● Work task: Reproduce the lines from the one holding "123.19 133.35 180)" to the end of the entries. Include both ends and change nothing.

Hardware project source files
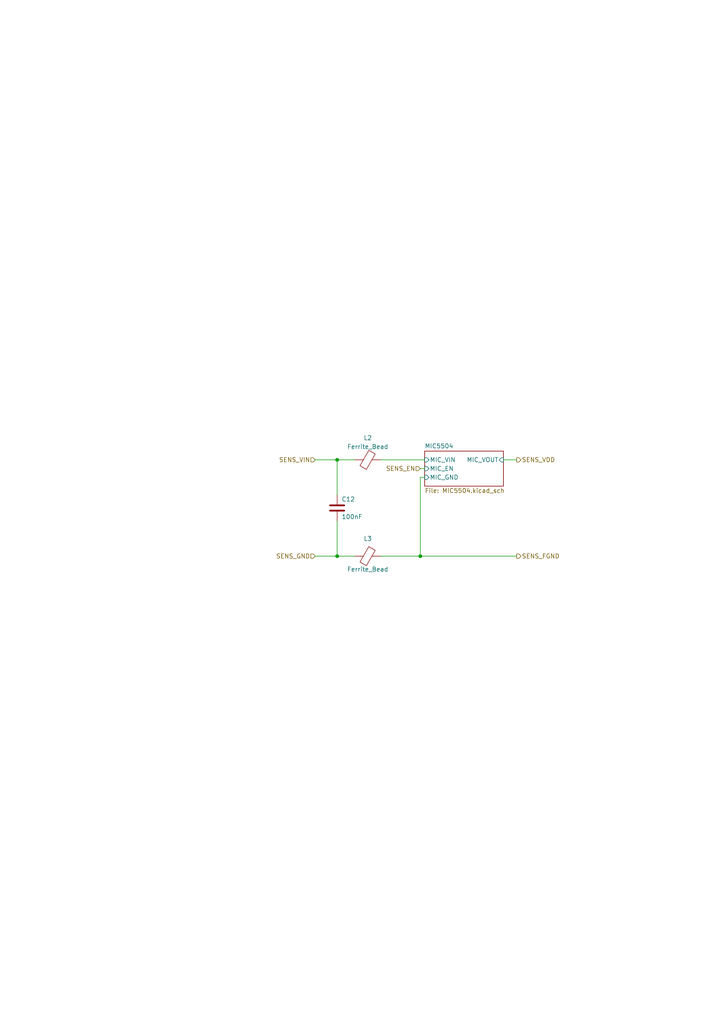
<source format=kicad_sch>
(kicad_sch (version 20211123) (generator eeschema)

  (uuid f8cad77b-3131-438a-b1ae-13f786f0cc4d)

  (paper "A4" portrait)

  (title_block
    (title "RasPi Zero NAV Hat")
    (date "2022-10-12")
    (rev "0.1")
    (company "chipiki.ru")
    (comment 1 "RasPi Zero NAV Hat")
    (comment 2 "Denis Tsekh")
  )

  

  (junction (at 121.92 161.29) (diameter 0) (color 0 0 0 0)
    (uuid 4beea950-a05e-4283-8145-fcd6970a301a)
  )
  (junction (at 97.79 161.29) (diameter 0) (color 0 0 0 0)
    (uuid 9719f1c8-ed46-42bc-ae52-3ba98d98c509)
  )
  (junction (at 97.79 133.35) (diameter 0) (color 0 0 0 0)
    (uuid b76080e8-4cf7-4827-a3ad-380f32f97e8a)
  )

  (wire (pts (xy 121.92 138.43) (xy 123.19 138.43))
    (stroke (width 0) (type default) (color 0 0 0 0))
    (uuid 09c9ecc8-b188-4d52-9967-45b0fa079a18)
  )
  (wire (pts (xy 121.92 161.29) (xy 121.92 138.43))
    (stroke (width 0) (type default) (color 0 0 0 0))
    (uuid 1ec68f17-6a09-4e15-8146-806f29276942)
  )
  (wire (pts (xy 97.79 151.13) (xy 97.79 161.29))
    (stroke (width 0) (type default) (color 0 0 0 0))
    (uuid 520f9053-1e23-4b65-b837-6635adbacd81)
  )
  (wire (pts (xy 110.49 133.35) (xy 123.19 133.35))
    (stroke (width 0) (type default) (color 0 0 0 0))
    (uuid 6c588e9d-76a4-4823-9000-eb87e497e377)
  )
  (wire (pts (xy 110.49 161.29) (xy 121.92 161.29))
    (stroke (width 0) (type default) (color 0 0 0 0))
    (uuid 781ec2b9-7a69-42b4-8658-22006c801427)
  )
  (wire (pts (xy 102.87 161.29) (xy 97.79 161.29))
    (stroke (width 0) (type default) (color 0 0 0 0))
    (uuid 9d7be078-54d7-45ae-a887-06512b2e1dcb)
  )
  (wire (pts (xy 121.92 161.29) (xy 149.86 161.29))
    (stroke (width 0) (type default) (color 0 0 0 0))
    (uuid a20b0693-a525-4682-8641-732ff33ef6ce)
  )
  (wire (pts (xy 123.19 135.89) (xy 121.92 135.89))
    (stroke (width 0) (type default) (color 0 0 0 0))
    (uuid b8cd8382-55b9-44b9-be03-f6e706812f37)
  )
  (wire (pts (xy 102.87 133.35) (xy 97.79 133.35))
    (stroke (width 0) (type default) (color 0 0 0 0))
    (uuid bd5af0eb-e659-4896-8887-3dbcd5ee7566)
  )
  (wire (pts (xy 97.79 133.35) (xy 97.79 143.51))
    (stroke (width 0) (type default) (color 0 0 0 0))
    (uuid bf98083c-d61a-4d97-8c44-8672b2e1a1e4)
  )
  (wire (pts (xy 97.79 161.29) (xy 91.44 161.29))
    (stroke (width 0) (type default) (color 0 0 0 0))
    (uuid c7fc4292-727a-4287-8952-0cf2c3fef30f)
  )
  (wire (pts (xy 91.44 133.35) (xy 97.79 133.35))
    (stroke (width 0) (type default) (color 0 0 0 0))
    (uuid d2eef216-88e6-43b1-9a6b-d60f4c9f3edf)
  )
  (wire (pts (xy 149.86 133.35) (xy 146.05 133.35))
    (stroke (width 0) (type default) (color 0 0 0 0))
    (uuid f16a89a7-d2c0-4f81-b07d-699179ebaa86)
  )

  (hierarchical_label "SENS_FGND" (shape output) (at 149.86 161.29 0)
    (effects (font (size 1.27 1.27)) (justify left))
    (uuid 21509888-bc4d-45ae-894f-f08615eded2e)
  )
  (hierarchical_label "SENS_VIN" (shape input) (at 91.44 133.35 180)
    (effects (font (size 1.27 1.27)) (justify right))
    (uuid 7942add0-eca1-4f22-af27-641f25a547fc)
  )
  (hierarchical_label "SENS_VDD" (shape output) (at 149.86 133.35 0)
    (effects (font (size 1.27 1.27)) (justify left))
    (uuid d1e11d10-6ee3-44f3-8893-16b0a039cc01)
  )
  (hierarchical_label "SENS_GND" (shape input) (at 91.44 161.29 180)
    (effects (font (size 1.27 1.27)) (justify right))
    (uuid e9524b3a-65a1-4926-975e-7bf3140bdaf2)
  )
  (hierarchical_label "SENS_EN" (shape input) (at 121.92 135.89 180)
    (effects (font (size 1.27 1.27)) (justify right))
    (uuid f1f4f195-8aa6-4f4b-8158-10f69dfdecc8)
  )

  (symbol (lib_id "Device:FerriteBead") (at 106.68 133.35 90) (unit 1)
    (in_bom yes) (on_board yes)
    (uuid 00000000-0000-0000-0000-00005ee7a82c)
    (property "Reference" "L2" (id 0) (at 106.68 127 90))
    (property "Value" "Ferrite_Bead" (id 1) (at 106.68 129.54 90))
    (property "Footprint" "Inductor_SMD:L_0603_1608Metric" (id 2) (at 106.68 135.128 90)
      (effects (font (size 1.27 1.27)) hide)
    )
    (property "Datasheet" "~" (id 3) (at 106.68 133.35 0)
      (effects (font (size 1.27 1.27)) hide)
    )
    (pin "1" (uuid d5726128-3eef-441d-895e-ad38559c96f1))
    (pin "2" (uuid cd582cb8-09d7-4231-8bcb-1d4f481f0cf3))
  )

  (symbol (lib_id "Device:C") (at 97.79 147.32 0) (unit 1)
    (in_bom yes) (on_board yes)
    (uuid 00000000-0000-0000-0000-00005ee7a832)
    (property "Reference" "C12" (id 0) (at 99.06 144.78 0)
      (effects (font (size 1.27 1.27)) (justify left))
    )
    (property "Value" "100nF" (id 1) (at 99.06 149.86 0)
      (effects (font (size 1.27 1.27)) (justify left))
    )
    (property "Footprint" "Capacitor_SMD:C_0603_1608Metric" (id 2) (at 98.7552 151.13 0)
      (effects (font (size 1.27 1.27)) hide)
    )
    (property "Datasheet" "" (id 3) (at 97.79 147.32 0)
      (effects (font (size 1.27 1.27)) hide)
    )
    (pin "1" (uuid 7bd03048-81ac-4b74-bd46-7d51166149f9))
    (pin "2" (uuid 7ffb0c29-ad13-4a94-b6ce-a6b35f8a943e))
  )

  (symbol (lib_id "Device:FerriteBead") (at 106.68 161.29 90) (unit 1)
    (in_bom yes) (on_board yes)
    (uuid 00000000-0000-0000-0000-00005ee7a83d)
    (property "Reference" "L3" (id 0) (at 106.68 156.21 90))
    (property "Value" "Ferrite_Bead" (id 1) (at 106.68 165.1 90))
    (property "Footprint" "Inductor_SMD:L_0603_1608Metric" (id 2) (at 106.68 163.068 90)
      (effects (font (size 1.27 1.27)) hide)
    )
    (property "Datasheet" "~" (id 3) (at 106.68 161.29 0)
      (effects (font (size 1.27 1.27)) hide)
    )
    (pin "1" (uuid 9b4fe1cc-1451-443f-9f4a-79e8a1368852))
    (pin "2" (uuid 332c11b1-5240-40a9-bfe6-d5eee59c85fb))
  )

  (sheet (at 123.19 130.81) (size 22.86 10.16) (fields_autoplaced)
    (stroke (width 0) (type solid) (color 0 0 0 0))
    (fill (color 0 0 0 0.0000))
    (uuid 00000000-0000-0000-0000-00005ee7a848)
    (property "Sheet name" "MIC5504" (id 0) (at 123.19 130.0984 0)
      (effects (font (size 1.27 1.27)) (justify left bottom))
    )
    (property "Sheet file" "MIC5504.kicad_sch" (id 1) (at 123.19 141.5546 0)
      (effects (font (size 1.27 1.27)) (justify left top))
    )
    (pin "MIC_EN" input (at 123.19 135.89 180)
      (effects (font (size 1.27 1.27)) (justify left))
      (uuid 98594c04-68c0-46e8-8637-72a5fb00a752)
    )
    (pin "MIC_VIN" input (at 123.19 133.35 180)
      (effects (font (size 1.27 1.27)) (justify left))
      (uuid f1946a11-4359-4fda-9458-f01976916ff4)
    )
    (pin "MIC_VOUT" input (at 146.05 133.35 0)
      (effects (font (size 1.27 1.27)) (justify right))
      (uuid aeea4acb-403a-4530-b83d-7fa100c0731d)
    )
    (pin "MIC_GND" input (at 123.19 138.43 180)
      (effects (font (size 1.27 1.27)) (justify left))
      (uuid 20cb6562-3868-4b7a-a2b8-e65ed17f11fa)
    )
  )
)

</source>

● Answer area:
    (pin "MIC_VIN" input (at 123.19 133.35 180)
      (effects (font (size 1.27 1.27)) (justify left))
      (uuid f1946a11-4359-4fda-9458-f01976916ff4)
    )
    (pin "MIC_VOUT" input (at 146.05 133.35 0)
      (effects (font (size 1.27 1.27)) (justify right))
      (uuid aeea4acb-403a-4530-b83d-7fa100c0731d)
    )
    (pin "MIC_GND" input (at 123.19 138.43 180)
      (effects (font (size 1.27 1.27)) (justify left))
      (uuid 20cb6562-3868-4b7a-a2b8-e65ed17f11fa)
    )
  )
)

</source>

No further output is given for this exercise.